(This is the second of a two-part blog post: Yesterday’s post offers some important perspective drawing from demand shocks of the past 20 years, including SARS, 9/11 and the 2008 financial crisis.)
How do we know we’ve reached the bottom and are in a period of recovery? There are six economic indicators that signal the economy is starting to turn around, according to Kiplingers Personal Finance:
Jobless claims: This is the earliest indicator that the pace of layoffs is slowing down. Watch the four-week moving average to see if the claims stop declining, as this is a sign that companies have stopped cutting jobs.
Durable goods: This indicates that business executives have committed to making big purchases because the anticipate increased demand. Look for two- or three-month upward trends in orders (however, exclude defense items like aircraft and other transportation equipment).
Consumer confidence: Consumers stop spending money when they are worried about the future. When the index moves into the 60s or higher, it usually indicates consumers are starting to loosen their purse strings.
Existing-home sales: Housing is an important part of the U.S. economy, and the economy won’t grow until consumers feel confident about their home values. Look for two or three months of consecutive growth in the housing market.
Retail sales: Consumer spending accounts for about 70% of the U.S. economy, and retail sales account for about half of that number. Look for two or three months of straight increases in sales.
Interest rate spread: A narrowing of the interest rate gap is usually a good signal of improving health in the banking system. However, this indicator can be a bit tricky with all the adjustments the Fed is currently making to interest rates.
No single indicator is a sign that the economy is turning around, but keeping an eye on several of these indicators can help you make better forecasts and may help inform both your promotional and pricing strategies.
What should revenue management practitioners do in the meantime?
Now is an ideal time to ensure you have a strong foundation from which to launch your property’s recovery. The best way to accomplish this is to focus on the fundamentals and to take the time to think through your emergence strategies.
Rate plans and production: Where practical, clean up your systems by getting rid of unused rate plans. Doublecheck to ensure that negotiated rates and group rates are loaded properly (by channel and validity date if applicable) and remember to review year-to-date production levels to ensure they match your expectations.
Pricing: Think through your pricing strategy from a consumer’s perspective. Ensure it is rational, simple to understand and that the value proposition for each of your offerings is clear, appropriate and differentiated. Also take this time to review your competitors’ offerings and assess both your market presence and positioning in general and also by unit type.
Inventory: Did you close all or a portion of your property during this period? If so, ensure that availability and any applicable stay restrictions are doublechecked. This is an excellent time to review any group rebookings and inventory allocations.

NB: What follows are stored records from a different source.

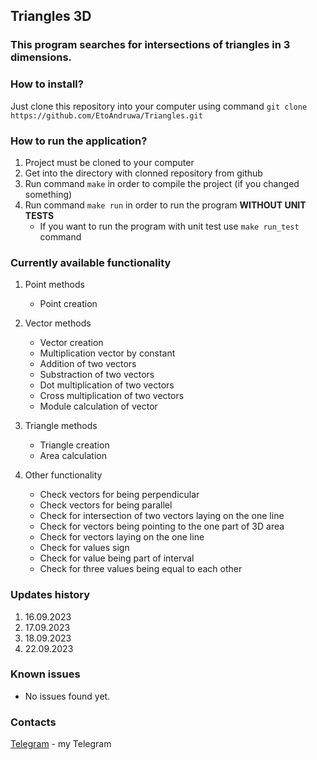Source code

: ## Triangles 3D
### This program searches for intersections of triangles in 3 dimensions.

### How to install?
Just clone this repository into your computer using command `git clone https://github.com/EtoAndruwa/Triangles.git`

### How to run the application?
1. Project must be cloned to your computer
2. Get into the directory with clonned repository from github
3. Run command `make` in order to compile the project (if you changed something)
4. Run command `make run` in order to run the program **WITHOUT UNIT TESTS**
    * If you want to run the program with unit test use `make run_test` command

### Currently available functionality
1. Point methods
    * Point creation
2. Vector methods
    * Vector creation
    * Multiplication vector by constant
    * Addition of two vectors
    * Substraction of two vectors
    * Dot multiplication of two vectors
    * Cross multiplication of two vectors
    * Module calculation of vector
3. Triangle methods
    * Triangle creation
    * Area calculation

4. Other functionality
    * Check vectors for being perpendicular
    * Check vectors for being parallel
    * Check for intersection of two vectors laying on the one line
    * Check for vectors being pointing to the one part of 3D area
    * Check for vectors laying on the one line
    * Check for values sign
    * Check for value being part of interval
    * Check for three values being equal to each other

### Updates history
1. 16.09.2023
2. 17.09.2023
3. 18.09.2023
4. 22.09.2023

### Known issues
* No issues found yet.

### Contacts
[Telegram](https://t.me/eto_andruwa "Telegram") - my Telegram



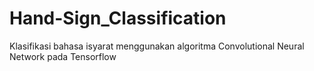 # Hand-Sign_Classification
Klasifikasi bahasa isyarat menggunakan algoritma Convolutional Neural Network pada Tensorflow
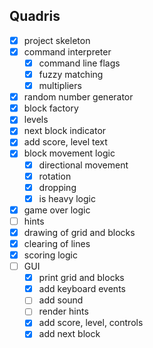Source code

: ## Quadris

- [x] project skeleton
- [x] command interpreter
    - [x] command line flags
    - [x] fuzzy matching
    - [x] multipliers
- [x] random number generator
- [x] block factory
- [x] levels
- [x] next block indicator
- [x] add score, level text
- [x] block movement logic
    - [x] directional movement
    - [x] rotation
    - [x] dropping
    - [x] is heavy logic
- [x] game over logic
- [ ] hints
- [x] drawing of grid and blocks
- [x] clearing of lines
- [x] scoring logic
- [ ] GUI
    - [x] print grid and blocks
    - [x] add keyboard events
    - [ ] add sound
    - [ ] render hints
    - [x] add score, level, controls
    - [x] add next block
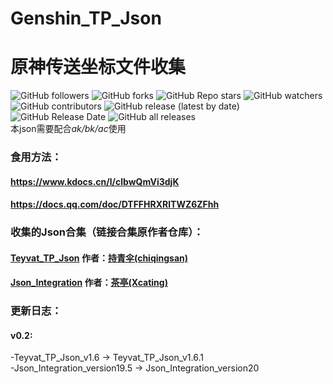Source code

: # Genshin_TP_Json
# 原神传送坐标文件收集  
![GitHub followers](https://img.shields.io/github/followers/zheng327.svg?style=social)
![GitHub forks](https://img.shields.io/github/forks/zheng327/Genshin_TP_Json?style=social)
![GitHub Repo stars](https://img.shields.io/github/stars/zheng327/Genshin_TP_Json?style=social)
![GitHub watchers](https://img.shields.io/github/watchers/zheng327/Genshin_TP_Json?style=social)  
![GitHub contributors](https://img.shields.io/github/contributors/zheng327/Genshin_TP_Json)
![GitHub release (latest by date)](https://img.shields.io/github/v/release/zheng327/Genshin_TP_Json)
![GitHub Release Date](https://img.shields.io/github/release-date/zheng327/Genshin_TP_Json)
![GitHub all releases](https://img.shields.io/github/downloads/zheng327/Genshin_TP_Json/total)  
本json需要配合*ak/bk/ac*使用  
### 食用方法：  
#### https://www.kdocs.cn/l/clbwQmVi3djK  
#### https://docs.qq.com/doc/DTFFHRXRlTWZ6ZFhh  
### 收集的Json合集（链接合集原作者仓库）：  
#### [Teyvat_TP_Json](https://github.com/chiqingsan/Teyvat_TP_Json) 作者：[持青伞(chiqingsan)](https://github.com/chiqingsan)  
#### [Json_Integration](https://github.com/Xcating/Json_Integration) 作者：[茶亭(Xcating)](https://github.com/Xcating)

### 更新日志：
#### v0.2:
-Teyvat_TP_Json_v1.6 -> Teyvat_TP_Json_v1.6.1  
-Json_Integration_version19.5 -> Json_Integration_version20  
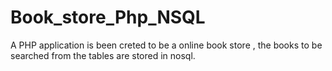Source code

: # Book_store_Php_NSQL
A PHP application is been creted to be a online book store , the books to be searched from the tables are stored in nosql.
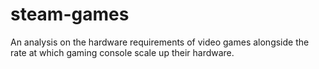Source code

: # steam-games
An analysis on the hardware requirements of video games alongside the rate at which gaming console scale up their hardware.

Content: Take a close look at your written and graphic content on both your proprietary and third-party channels. Consider adding elements relating to safety, cleanliness and available guest amenities, plus other services and resources. Think through what you would like to know if you were the one traveling. Remember, gaining guests’ confidence is the key to a rapid recovery. Anything you can do to contribute to that objective will help you outpace your competitors.
Channel management: Now may be an excellent time to think through your distribution strategy and to determine which channels you will rely on to help support your recovery post-crisis. Make certain you fully consider true costs, revenue and profit contribution by channel. This will help you prioritize when you get busy again. Now may also be an excellent time to leverage technology to create additional efficiencies.
Data analysis: If you have extra time, review the data available to you through your PMS, CRS, POS, sales and catering, and other systems. You may be surprised to find certain patterns and correlations that will assist you greatly in defining revenue strategies moving forward.
Action planning: Collaborate with your sales and marketing team to develop a cohesive post-crisis action plan. Think through any advertising initiatives, marketing campaigns, target audiences, feeder markets and sales activity, for example. Appropriate messaging and pricing will be vital contributors towards early success. And don’t forget about your front-line associates at the front desk or in reservations. They need to understand the plan so that they can actively support the strategies you have created.
As Abraham Lincoln once quoted “this too shall pass.” The secret, then, is not how quickly this will pass, but what we as revenue management professionals do to ensure our properties are set up for success as we emerge from these dark days.
William Perry contributed to this blog post.